By 11:00 a.m., Timo was one of the few left wallowing in the light winds and I had made my way to the water’s edge to try and change up my angle of shooting. The conditions had not really improved and the tide was rifling out. Cue the arrival of Blacky, along with an ominous looking black cloud that stretched all the way from St Ives across the horizon. Literally as he hit the water, the heavens opened and I had to brace hail and torrential rain for about fifteen minutes.
My hands were so cold they had gone numb, but the cloud brought wind with it too, plenty of it! Who knows if it would be short lived or not, maybe Blacky’s black cloud would be the real kick off for the day. Sure enough, as the rain slowly cleared I could see blue sky beyond St Ives working its way towards us, while down towards Gwithian a huge rainbow framed the landscape.
As the sun cleared the wind kicked in and suddenly it was game on for those left on the water, which was literally Timo, Blacky and one or two other latecomers. What potentially a few hours ago could have been one of the busiest sessions of the winter judging by car park numbers, ended up being just Timo and Blacky and a few others scoring epic Bluff conditions all to themselves. Blacky had either called it or been incredibly lucky, while Timo’s perseverance had definitely paid off, although now he was going to have to dig deep to find the extra energy to keep sailing now it was game on.
So, from a day I had pretty much given up hope of scoring any worthwhile shots from, our luck changed at the stroke of a black cloud, and after that we pretty much dialled into epic Bluff for the next two hours. Both Timo and Blacky were lapping up logo-high peeling cross-off conditions and could not believe that they had scored it with just a few others out. I think the call must have gone out that the wind had kicked in at Marazion on the other coast, so most other sailors had headed over there for a jump session, while the lucky few were left to mop up the perfect waves at the Bluff.

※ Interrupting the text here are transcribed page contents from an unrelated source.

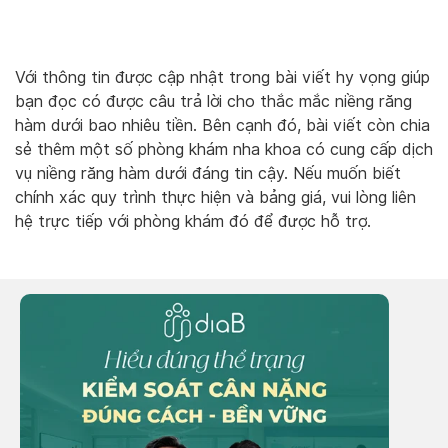
Với thông tin được cập nhật trong bài viết hy vọng giúp
bạn đọc có được câu trả lời cho thắc mắc niềng răng
hàm dưới bao nhiêu tiền. Bên cạnh đó, bài viết còn chia
sẻ thêm một số phòng khám nha khoa có cung cấp dịch
vụ niềng răng hàm dưới đáng tin cậy. Nếu muốn biết
chính xác quy trình thực hiện và bảng giá, vui lòng liên
hệ trực tiếp với phòng khám đó để được hỗ trợ.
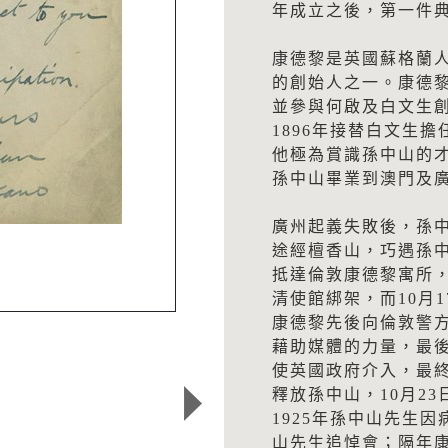
年成立之後，第一件
康德黎是英國蘇格蘭
的創始人之一。康德黎
並參與何啟及白文生創
1896年接替白文生
他極為賞識孫中山的
孫中山畢業到澳門及
廣州起義失敗後，孫
途經檀香山，巧遇孫中
抵達倫敦康德黎寓所，
清使館綁架，而10月
康德黎先後向倫敦警
藉助媒體的力量，最
使英國政府介入，最
釋放孫中山，10月2
1925年孫中山先生
山先生追悼會；隔年康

There were a few sets which were butter smooth and I remember seeing Blacky appear from the midst of a massive set and throw a huge rail carve, bottom turn combo that I am sure he must have been thinking, “If Carter didn’t get that shot, I will kill him!” That is one thing you can rely on with Blacky, that classic bottom turn driving the rail photo and today he was doing it with style. By 1 p.m., even Timo was toasted after scoring so many waves and big airs and he reckoned that it was one of his best sessions of the whole year! Blacky was grinning from ear to ear, as was Mike Byfield and the rest of the crew who were lucky enough to score the session.
After a challenging year, initially I had been happy to just be out photographing for the day, but to have the luck turn in our favour felt like a real injection of positive energy. Sometimes a decent windsurfing session is all that is needed to raise your spirits and we drove back home finishing the year on a high – mission accomplished!